Your answer is the lines below, exactly, from the one that contains "617 976 1141" through the one that contains "269 367 1940", both included.

── The data ──

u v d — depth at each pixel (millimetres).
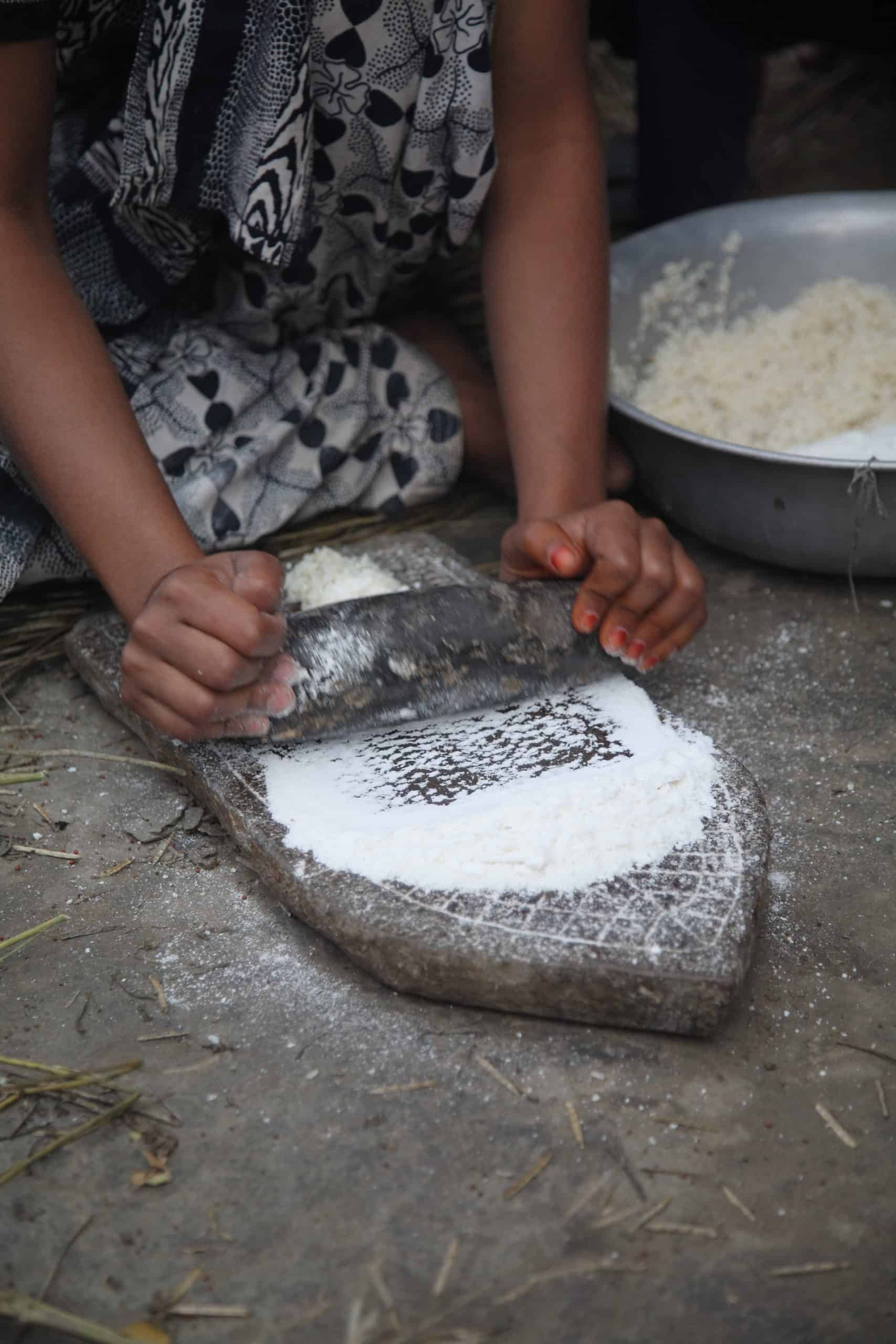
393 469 2053
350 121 1702
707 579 1944
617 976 1141
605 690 1489
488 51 1648
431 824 1255
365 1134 1104
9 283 1456
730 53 2559
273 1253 1009
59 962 1294
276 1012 1227
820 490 1720
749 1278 990
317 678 1347
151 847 1451
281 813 1332
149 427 1831
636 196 2873
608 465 2002
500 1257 1005
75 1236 1025
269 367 1940
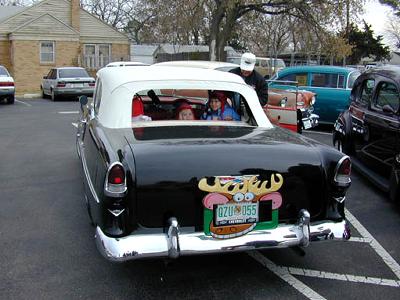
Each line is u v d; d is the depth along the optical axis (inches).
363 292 148.5
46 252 174.6
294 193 146.2
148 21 1359.5
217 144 146.9
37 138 421.4
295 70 479.8
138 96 202.5
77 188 257.1
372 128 256.2
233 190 138.4
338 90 452.4
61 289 147.4
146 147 141.6
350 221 214.4
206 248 135.5
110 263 165.5
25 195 244.4
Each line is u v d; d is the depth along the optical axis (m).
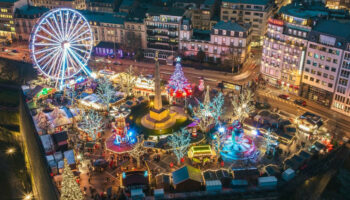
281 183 121.81
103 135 149.88
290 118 157.62
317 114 162.25
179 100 176.12
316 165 130.25
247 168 123.88
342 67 155.00
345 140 143.25
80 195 104.56
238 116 154.75
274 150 135.38
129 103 171.50
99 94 174.38
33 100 174.75
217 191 118.25
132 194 115.19
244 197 115.81
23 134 178.12
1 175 155.50
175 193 118.50
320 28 162.00
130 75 185.12
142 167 130.75
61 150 140.50
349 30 155.38
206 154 132.00
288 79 178.75
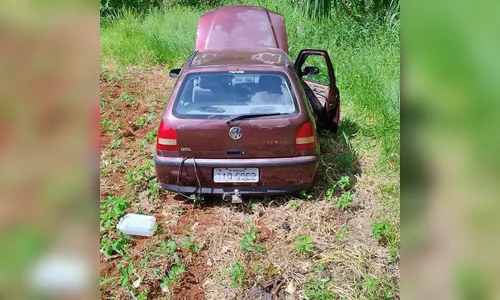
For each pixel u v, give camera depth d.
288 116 4.19
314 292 3.28
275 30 7.11
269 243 3.91
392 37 7.76
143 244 3.91
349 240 3.89
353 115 6.46
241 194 4.27
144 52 10.23
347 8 9.32
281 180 4.23
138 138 6.24
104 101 7.60
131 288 3.37
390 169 4.91
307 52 5.85
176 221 4.24
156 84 8.77
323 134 5.92
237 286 3.40
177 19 12.32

───

*Result of this exercise:*
617 976 1141
605 690 1489
488 51 1648
431 824 1255
365 1134 1104
9 283 1456
730 53 2559
273 1253 1009
59 962 1294
276 1012 1227
820 490 1720
749 1278 990
317 678 1347
151 847 1451
281 813 1332
149 427 1831
636 196 2873
608 465 2002
500 1257 1005
75 1236 1025
269 367 1940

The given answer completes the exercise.